I am a big believer in quality over quantity but in this case they go hand in hand. Whilst there is a lot of Portuguese managers it must be because they’re doing something right. Mourinho is easily the standout manager here. Since 2002 when he joined Porto, he has won the league with every single club he has been at. So Man United fans have a good reason to believe that success is coming. Andre Villas-Boas is another of Portugal’s finest exports. He became the youngest manager to win an European trophy when he won the Europa League with Porto in 2010-2011. In that season he also finished the season unbeaten domestically as he won all three titles without any losses. At Spurs he also holds the most points record, Villas-Boas recorded a total of 72 points more than Pochettino’s 70 last season. Leonardo Jardim the manager to place to Monaco on the top of French football despite PSG’s backed Qatari wealth. Jardim knocked out Spurs and Man City out of Europe too, showing his quality as a manager in knocking out two of England’s best teams.

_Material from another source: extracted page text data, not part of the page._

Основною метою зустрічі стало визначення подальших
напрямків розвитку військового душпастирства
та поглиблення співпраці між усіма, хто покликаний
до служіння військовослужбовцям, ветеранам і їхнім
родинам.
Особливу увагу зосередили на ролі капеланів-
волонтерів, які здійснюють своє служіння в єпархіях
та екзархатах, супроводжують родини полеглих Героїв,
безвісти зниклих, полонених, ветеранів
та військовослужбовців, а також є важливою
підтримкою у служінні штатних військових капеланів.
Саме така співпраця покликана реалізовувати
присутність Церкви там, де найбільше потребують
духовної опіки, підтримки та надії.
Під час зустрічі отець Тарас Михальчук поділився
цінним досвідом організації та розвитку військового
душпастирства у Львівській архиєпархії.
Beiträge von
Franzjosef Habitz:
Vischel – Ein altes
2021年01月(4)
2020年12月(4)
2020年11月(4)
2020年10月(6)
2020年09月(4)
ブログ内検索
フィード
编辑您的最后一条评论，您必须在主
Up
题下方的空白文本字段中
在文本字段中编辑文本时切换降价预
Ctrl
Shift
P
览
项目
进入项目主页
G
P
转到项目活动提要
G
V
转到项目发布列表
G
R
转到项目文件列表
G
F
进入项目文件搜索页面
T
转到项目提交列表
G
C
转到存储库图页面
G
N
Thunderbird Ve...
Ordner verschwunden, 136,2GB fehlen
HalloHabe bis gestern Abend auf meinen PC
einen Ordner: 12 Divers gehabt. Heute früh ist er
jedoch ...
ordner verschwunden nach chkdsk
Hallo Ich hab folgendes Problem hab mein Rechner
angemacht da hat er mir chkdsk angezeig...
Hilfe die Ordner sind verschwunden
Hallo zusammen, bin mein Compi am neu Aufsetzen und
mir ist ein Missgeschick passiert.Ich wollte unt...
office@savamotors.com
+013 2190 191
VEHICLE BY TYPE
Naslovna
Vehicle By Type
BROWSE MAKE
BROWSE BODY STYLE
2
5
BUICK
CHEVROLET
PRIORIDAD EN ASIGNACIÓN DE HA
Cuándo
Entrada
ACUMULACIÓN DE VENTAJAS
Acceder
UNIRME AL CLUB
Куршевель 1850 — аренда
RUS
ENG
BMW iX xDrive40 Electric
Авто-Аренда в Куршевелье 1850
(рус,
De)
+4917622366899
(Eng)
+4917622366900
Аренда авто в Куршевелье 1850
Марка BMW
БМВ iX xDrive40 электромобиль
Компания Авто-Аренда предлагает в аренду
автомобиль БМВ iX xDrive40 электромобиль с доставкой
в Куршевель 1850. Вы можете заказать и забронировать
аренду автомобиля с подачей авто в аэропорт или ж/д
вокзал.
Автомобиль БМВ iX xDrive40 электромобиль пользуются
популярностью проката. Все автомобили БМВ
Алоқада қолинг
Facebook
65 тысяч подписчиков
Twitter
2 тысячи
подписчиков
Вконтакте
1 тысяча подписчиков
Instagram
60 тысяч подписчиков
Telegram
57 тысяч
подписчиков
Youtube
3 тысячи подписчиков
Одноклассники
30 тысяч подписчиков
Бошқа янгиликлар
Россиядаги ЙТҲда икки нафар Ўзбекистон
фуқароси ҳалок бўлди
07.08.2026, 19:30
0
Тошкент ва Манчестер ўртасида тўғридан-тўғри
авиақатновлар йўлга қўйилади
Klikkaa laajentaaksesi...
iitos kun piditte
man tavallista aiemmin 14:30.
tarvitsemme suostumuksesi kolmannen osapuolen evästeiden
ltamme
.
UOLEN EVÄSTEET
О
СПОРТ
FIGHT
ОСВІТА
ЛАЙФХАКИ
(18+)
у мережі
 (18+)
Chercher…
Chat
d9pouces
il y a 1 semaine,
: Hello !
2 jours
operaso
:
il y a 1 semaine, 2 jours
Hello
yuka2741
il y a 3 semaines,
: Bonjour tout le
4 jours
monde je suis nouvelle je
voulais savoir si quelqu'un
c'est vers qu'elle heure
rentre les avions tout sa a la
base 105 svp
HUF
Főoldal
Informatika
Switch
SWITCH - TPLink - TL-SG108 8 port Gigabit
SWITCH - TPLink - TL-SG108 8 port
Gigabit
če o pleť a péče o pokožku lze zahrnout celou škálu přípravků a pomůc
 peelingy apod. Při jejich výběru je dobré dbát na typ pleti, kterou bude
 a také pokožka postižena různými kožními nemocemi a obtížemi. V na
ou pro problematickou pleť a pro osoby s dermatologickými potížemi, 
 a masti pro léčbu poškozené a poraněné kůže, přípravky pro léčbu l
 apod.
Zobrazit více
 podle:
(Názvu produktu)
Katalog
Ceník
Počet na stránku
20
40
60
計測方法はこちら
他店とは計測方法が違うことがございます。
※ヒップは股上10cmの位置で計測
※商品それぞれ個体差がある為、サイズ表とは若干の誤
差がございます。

Growing up in Portugal for a part of my childhood, I remember being 5 years old going to the cafe and discussing whether the 4-2-3-1 or the 4-4-2 was the best to use. The natural curiosity that a Portuguese is born with as the first explorers illustrated in discovering Brazil and India. Portuguese managers are tactically very adaptable and strong. Normally with a pragmatic approach whilst also encouraging goals. They tend to believe that the unit is of ultimate importance. With English teams in 2004 still playing a 442, Mourinho realised that if he deployed a 433 he would have a spare man in midfield and that year he nullified the league with ease. Finishing 12 points ahead of second place. He had revolutionised the way football was being played in England for the following years many of the top teams decided to play between a 4-2-3-1 and a 4-3-3. In my eyes he also introduced the concept of the modern day complete striker in the form of Didier Drogba. A striker that could play up top by himself but had the ability to hold up the ball, link up play and the speed to get behind defences. A more recent case of a tactical masterpiece was Portugal in the Euro’s, especially after the poor group stages. When coming up a team in the form of Croatia whom had just beaten Spain. Fernando Santos needed to come up with something very elaborate and boy did he. Facing a midfield with Rakitic, Modric and Krychowiak he needed to come up with a plan to stop such a strong midfield. He did it by playing a 442 diamond with Joao Mario and Andre Gomes at either side of midfield. As they are centre midfielders by trait they closed the space inside very well and nullified Croatia so much that they did not register a single shot on target. Even against France, Portugal were not exploited as much as one would have thought at the start of the game.
A country that has 2.3 million people living abroad alone suggests adaptability. That trait is definitely with the Portuguese managers. As they cover majority of the globe whether it is the cold of the United Kingdom or the hot weather of Middle East to the politically insecure Ukraine. Portuguese managers like a challenge and adapt to circumstances well. There is no such thing as being ‘home-sick’. They love football so much and learning from experiences that it drives them to step down in career. Hull could be seen as a step down for Marco Silva, despite unemployed after asking to leave Olympiakos. He won the league with them by February, a record. Had he waited until the summer he might have been able to land a job in a better and more stable team than Hull. This is just one example of many.
All in all, Portuguese managers are tactically astute, strong in the press conference and are able to bring success to the teams they coach.Whilst obviously not every single Portuguese manager will reach the heights of Mourinho, the special one. They will have success in their careers.